Published online by Cambridge University Press: 12 November 2009
Section 1 litigation today applies two legal tests: the rule of reason or reasonableness test and the per-se illegality rule. Under the rule of reason standard, the court holds a practice unlawful only if it unreasonably restrains trade. Under the per-se rule, the court may find a practice unlawful without an inquiry into its reasonableness. What is the connection between the per-se rule and reasonableness tests? What is the connection between the reasonableness test under the Sherman Act and the reasonableness test employed in the closest common law analogue, the restraint of trade cases? This chapter aims to answer these questions.
I also try to provide some sense here of the underlying tensions shaping antitrust doctrine. The fundamental tension is between the administrative and evidentiary burdens imposed on public enforcement agents by a reasonableness standard, and the traditional tendency of courts to apply reasonableness tests in the common law process.

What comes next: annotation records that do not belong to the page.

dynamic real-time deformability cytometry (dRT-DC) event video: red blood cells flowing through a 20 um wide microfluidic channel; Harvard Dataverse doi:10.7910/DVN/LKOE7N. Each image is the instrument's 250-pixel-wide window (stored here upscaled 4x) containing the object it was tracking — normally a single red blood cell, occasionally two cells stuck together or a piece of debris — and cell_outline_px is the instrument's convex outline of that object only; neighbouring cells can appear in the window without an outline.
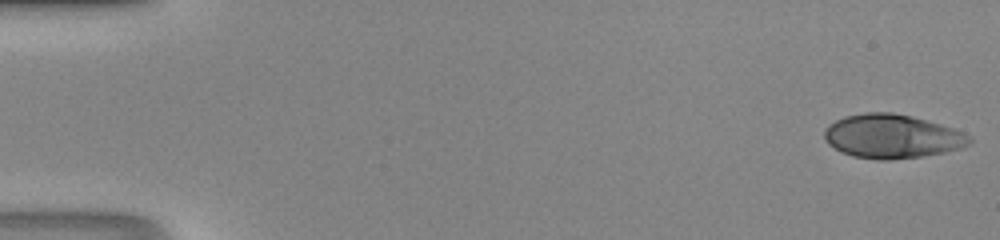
{"species": "human", "species_latin": "Homo sapiens", "temperature_condition": "room temperature", "stored_images_in_passage": 47, "camera_frame_rate_fps": 3000, "um_per_image_px": 0.085, "donor": {"sex": "male"}, "frame": {"image": 1, "passage_image": 1, "time_ms": 0.0, "image_size_px": [1000, 240], "cell_outline_px": [[972, 144], [960, 148], [944, 152], [920, 156], [888, 160], [876, 160], [852, 156], [840, 152], [828, 144], [824, 136], [824, 128], [828, 124], [844, 116], [864, 112], [892, 112], [912, 116], [940, 124], [952, 128], [968, 136], [972, 140]], "centroid_in_image_um": [75.77, 11.59], "position_along_channel_um": 9.2, "area_um2": 37.17}}
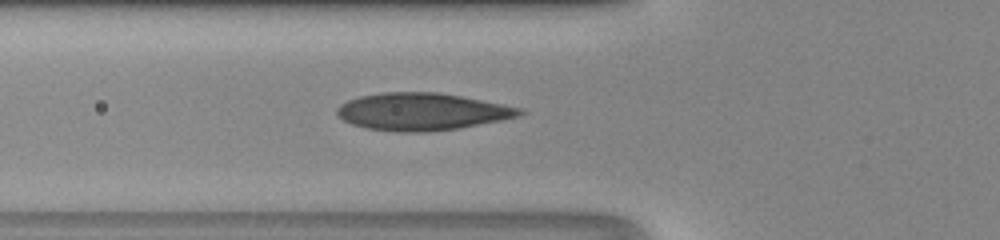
{"frame": {"image": 2, "passage_image": 18, "time_ms": 5.667, "image_size_px": [1000, 240], "cell_outline_px": [[528, 112], [520, 116], [504, 120], [456, 128], [424, 132], [396, 132], [364, 128], [352, 124], [344, 120], [336, 112], [336, 108], [340, 104], [348, 100], [360, 96], [380, 92], [436, 92], [460, 96], [504, 104], [524, 108]], "centroid_in_image_um": [35.89, 9.49], "position_along_channel_um": 89.9, "area_um2": 39.88}}
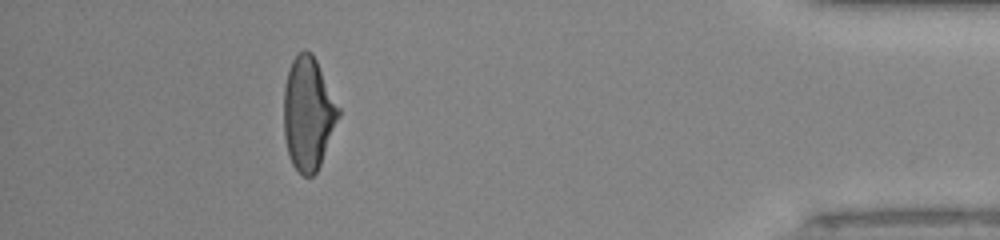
{"frame": {"image": 3, "passage_image": 43, "time_ms": 14.0, "image_size_px": [1000, 240], "cell_outline_px": [[340, 116], [320, 164], [316, 172], [312, 176], [304, 176], [292, 164], [288, 156], [284, 136], [284, 84], [288, 68], [292, 60], [304, 48], [312, 52], [340, 108]], "centroid_in_image_um": [26.18, 9.63], "position_along_channel_um": 409.0, "area_um2": 36.07}}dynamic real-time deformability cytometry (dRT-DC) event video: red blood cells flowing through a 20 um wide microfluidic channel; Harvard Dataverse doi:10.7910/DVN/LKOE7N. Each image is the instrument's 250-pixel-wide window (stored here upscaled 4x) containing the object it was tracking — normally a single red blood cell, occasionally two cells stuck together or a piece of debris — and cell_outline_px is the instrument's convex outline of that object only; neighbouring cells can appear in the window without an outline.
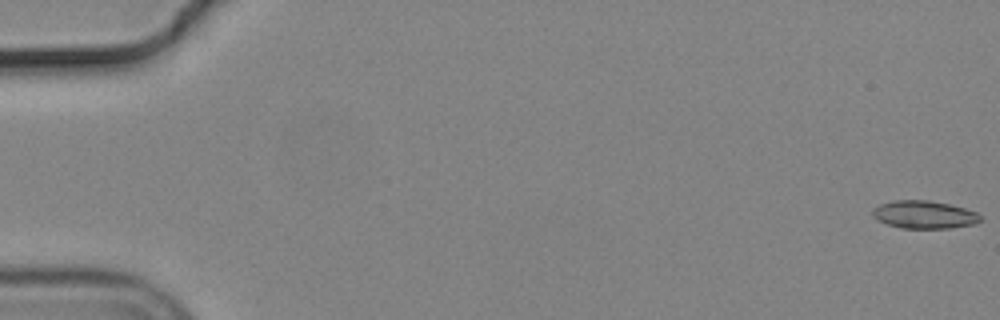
{"species": "common noctule bat (a hibernating species)", "species_latin": "Nyctalus noctula", "temperature_condition": "cold", "stored_images_in_passage": 57, "camera_frame_rate_fps": 3000, "um_per_image_px": 0.085, "animal": {"sex": "male", "body_mass_g": 19.2, "forearm_length_mm": 51.8}, "frame": {"image": 1, "passage_image": 1, "time_ms": 0.0, "image_size_px": [1000, 320], "cell_outline_px": [[980, 220], [976, 224], [952, 228], [900, 228], [888, 224], [872, 216], [872, 208], [880, 204], [892, 200], [928, 200], [948, 204], [964, 208], [976, 212], [980, 216]], "centroid_in_image_um": [78.54, 18.24], "position_along_channel_um": 6.5, "area_um2": 17.46}}
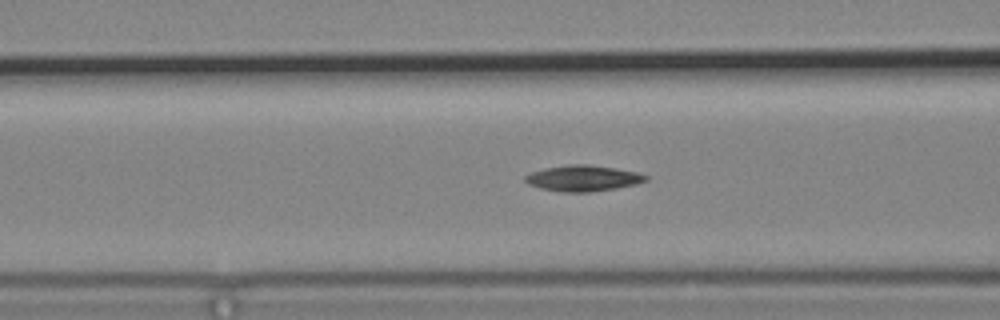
{"frame": {"image": 2, "passage_image": 23, "time_ms": 7.333, "image_size_px": [1000, 320], "cell_outline_px": [[648, 180], [636, 184], [616, 188], [588, 192], [560, 192], [540, 188], [528, 184], [524, 180], [524, 176], [532, 172], [544, 168], [568, 164], [588, 164], [616, 168], [636, 172], [648, 176]], "centroid_in_image_um": [49.54, 15.15], "position_along_channel_um": 117.1, "area_um2": 18.26}}
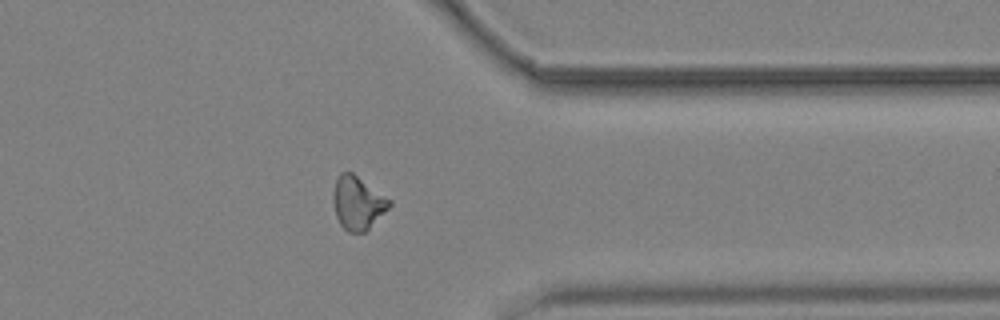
{"frame": {"image": 3, "passage_image": 45, "time_ms": 14.667, "image_size_px": [1000, 320], "cell_outline_px": [[392, 204], [364, 232], [348, 232], [340, 224], [336, 216], [332, 200], [332, 192], [336, 180], [340, 172], [352, 172], [392, 200]], "centroid_in_image_um": [30.38, 17.22], "position_along_channel_um": 381.0, "area_um2": 17.34}}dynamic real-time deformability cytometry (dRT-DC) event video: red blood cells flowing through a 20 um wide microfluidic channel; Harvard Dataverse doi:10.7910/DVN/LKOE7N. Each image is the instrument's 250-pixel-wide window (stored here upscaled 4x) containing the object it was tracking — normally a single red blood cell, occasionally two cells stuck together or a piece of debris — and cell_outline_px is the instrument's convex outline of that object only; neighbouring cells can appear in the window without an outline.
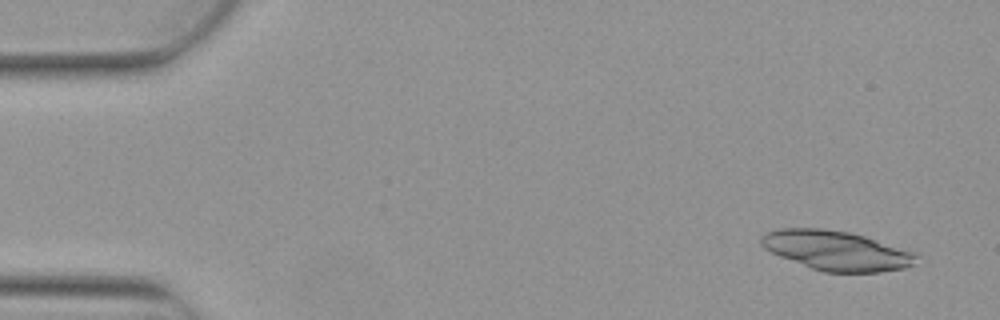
{"species": "Egyptian fruit bat (a non-hibernating species)", "species_latin": "Rousettus aegyptiacus", "temperature_condition": "warm", "stored_images_in_passage": 4, "camera_frame_rate_fps": 3000, "um_per_image_px": 0.085, "animal": {"sex": "female"}, "frame": {"image": 1, "passage_image": 1, "time_ms": 0.0, "image_size_px": [1000, 320], "cell_outline_px": [[916, 264], [904, 268], [880, 272], [824, 272], [812, 268], [780, 256], [764, 248], [760, 244], [760, 236], [768, 232], [780, 228], [824, 228], [848, 232], [864, 236], [916, 252]], "centroid_in_image_um": [71.1, 21.29], "position_along_channel_um": 13.9, "area_um2": 35.6}}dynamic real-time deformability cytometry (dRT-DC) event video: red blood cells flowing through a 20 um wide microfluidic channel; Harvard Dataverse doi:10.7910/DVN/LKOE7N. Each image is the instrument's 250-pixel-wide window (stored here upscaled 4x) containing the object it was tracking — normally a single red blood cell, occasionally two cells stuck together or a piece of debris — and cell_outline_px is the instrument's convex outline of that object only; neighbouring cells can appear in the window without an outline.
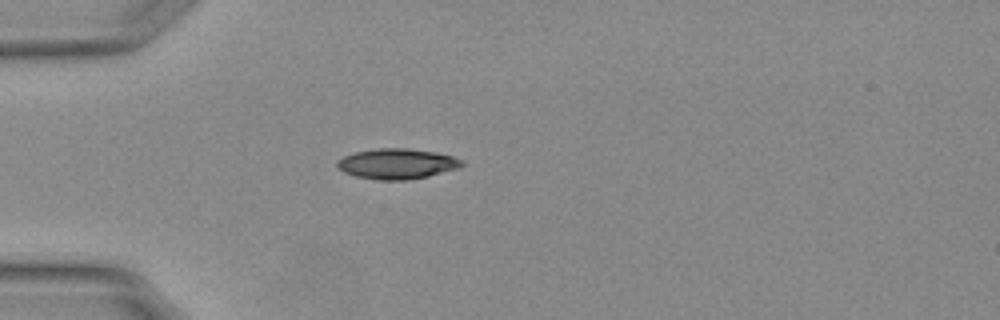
{"species": "Egyptian fruit bat (a non-hibernating species)", "species_latin": "Rousettus aegyptiacus", "temperature_condition": "warm", "stored_images_in_passage": 39, "camera_frame_rate_fps": 3000, "um_per_image_px": 0.085, "animal": {"sex": "female"}, "frame": {"image": 1, "passage_image": 1, "time_ms": 0.0, "image_size_px": [1000, 320], "cell_outline_px": [[464, 164], [460, 168], [428, 176], [408, 180], [380, 180], [356, 176], [344, 172], [336, 168], [336, 160], [344, 156], [356, 152], [380, 148], [408, 148], [432, 152], [452, 156], [464, 160]], "centroid_in_image_um": [33.74, 13.93], "position_along_channel_um": 51.3, "area_um2": 22.08}}
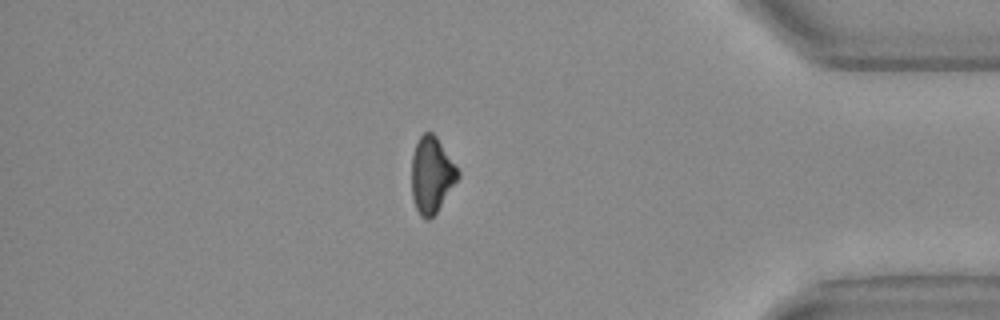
{"frame": {"image": 2, "passage_image": 32, "time_ms": 10.333, "image_size_px": [1000, 320], "cell_outline_px": [[460, 176], [436, 212], [428, 220], [420, 216], [416, 208], [412, 196], [412, 156], [416, 144], [420, 136], [424, 132], [432, 132], [436, 136], [460, 172]], "centroid_in_image_um": [36.68, 14.86], "position_along_channel_um": 398.5, "area_um2": 20.23}}
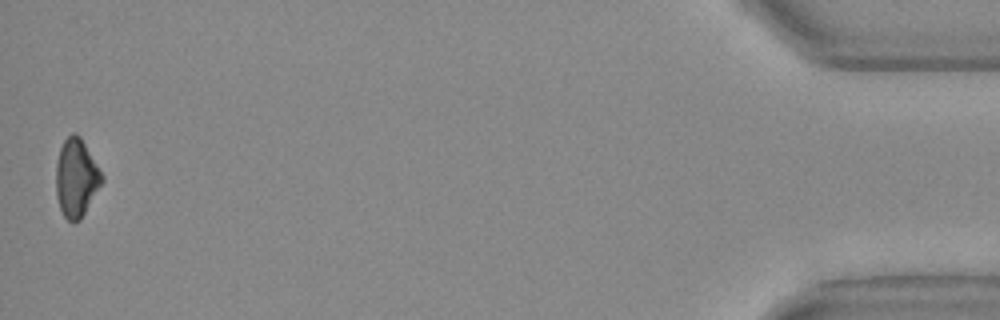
{"frame": {"image": 3, "passage_image": 39, "time_ms": 12.667, "image_size_px": [1000, 320], "cell_outline_px": [[104, 180], [80, 220], [68, 220], [64, 216], [60, 208], [56, 196], [56, 164], [60, 148], [64, 140], [72, 132], [76, 132], [80, 136], [104, 176]], "centroid_in_image_um": [6.48, 15.09], "position_along_channel_um": 428.7, "area_um2": 20.75}, "authors_computed_cell_mechanics": {"area_um2": 21.2704, "velocity_mm_per_s": 3.8065, "shape_relaxation_time_tau1_ms": 5.5905, "shape_relaxation_time_tau2_ms": 9.6687, "deformation_change_tau1": 0.1613, "deformation_change_tau2": 0.1558}}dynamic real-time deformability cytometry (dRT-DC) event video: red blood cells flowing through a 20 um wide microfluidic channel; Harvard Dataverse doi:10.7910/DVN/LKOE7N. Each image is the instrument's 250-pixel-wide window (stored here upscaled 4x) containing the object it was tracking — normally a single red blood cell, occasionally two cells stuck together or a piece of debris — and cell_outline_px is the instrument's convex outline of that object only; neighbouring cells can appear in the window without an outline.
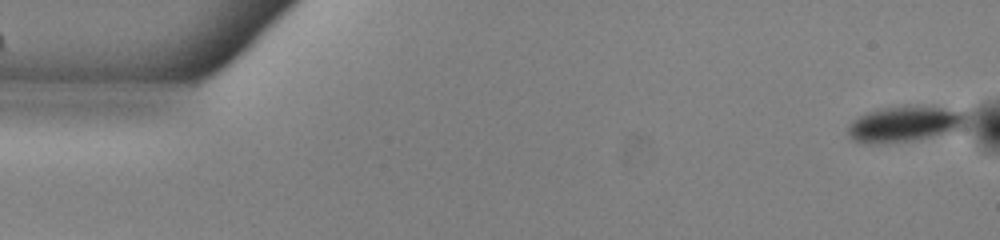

This tradition tends to direct courts toward an inquiry into the economic reasonableness of a defendant's conduct.
THE SHERMAN ACT VERSUS THE COMMON LAW
The first Section 1 case to reach the Supreme Court was United States v. Trans-Missouri Freight Assn. Although it receives scant attention in antitrust casebooks, it is the most important federal antitrust opinion, for reasons that should become clear shortly. It involved an effort by eighteen railroads controlling traffic west of the Mississippi River to eliminate rate wars.